Lucas was a mechanically inclined artist, but a bit of an untested autodidact when he set out to make “Star Wars.” As he told J.W. Rinzler in the author’s definitive “The Making of Star Wars:”
“I learned everything I could about special effects in school. I got the books and read everybody. But I hadn’t worked very extensively with special effects and optical problems, and there aren’t that many people around who know this kind of stuff anymore.”

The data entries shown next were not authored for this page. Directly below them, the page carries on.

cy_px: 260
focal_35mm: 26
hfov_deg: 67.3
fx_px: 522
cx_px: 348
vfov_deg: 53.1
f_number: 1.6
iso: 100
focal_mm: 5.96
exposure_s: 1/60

With Trumbull out of the picture, Lucas turned to Dykstra and conveyed his vision of a rollicking mainstream entertainment featuring state-of-the-art space skirmishes. “More than anything else, he wanted to get fluidity of motion,” said Dykstra, “The ability to move the camera around so that you could create the illusion of actually photographing spaceships from a camera platform in space.” Lucas gave Dykstra a visual illustration of what he wanted by showing him an eight-minute clip reel (cut down from 20-plus hours of footage) of aerial combat from black-and-white war flicks. “I would have the plane going from right to left,” said Lucas, “And a plane coming toward us and flying away from us, to see if the movement would generate excitement.”

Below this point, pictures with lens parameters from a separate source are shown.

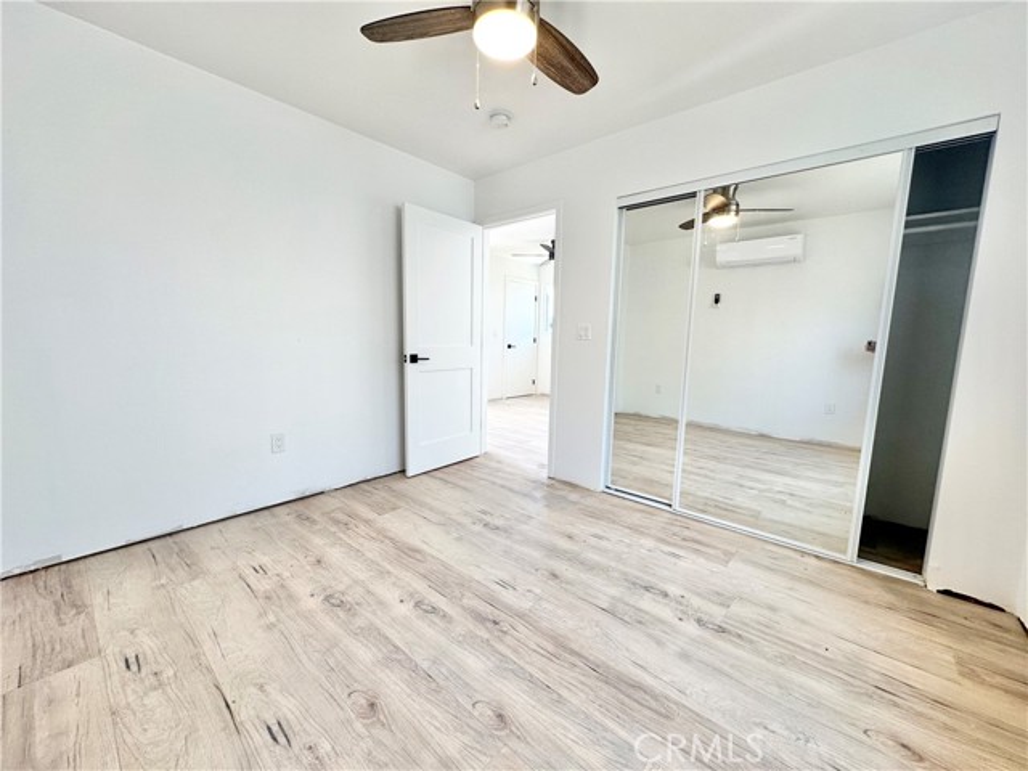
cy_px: 386
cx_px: 514
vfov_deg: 85.7
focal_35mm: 14
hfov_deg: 102.1
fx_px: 416
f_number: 2.2
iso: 80
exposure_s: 1/120
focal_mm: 2.22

Dykstra knew exactly how to do this. He just needed the go-ahead to build the camera that could pull it off. The technology was called “motion control,” and the Death Star trench run wouldn’t exist without it. Bringing it into existence was the trick.
Lucas is both a control freak and a homebody. Given his druthers, he’d probably never leave the San Francisco Bay Area. Unfortunately, Dykstra couldn’t envision getting his motion control camera up to speed outside of Southern California. Lucas reluctantly trusted his newfound collaborator, and let him set up a laboratory in an abandoned Van Nuys warehouse.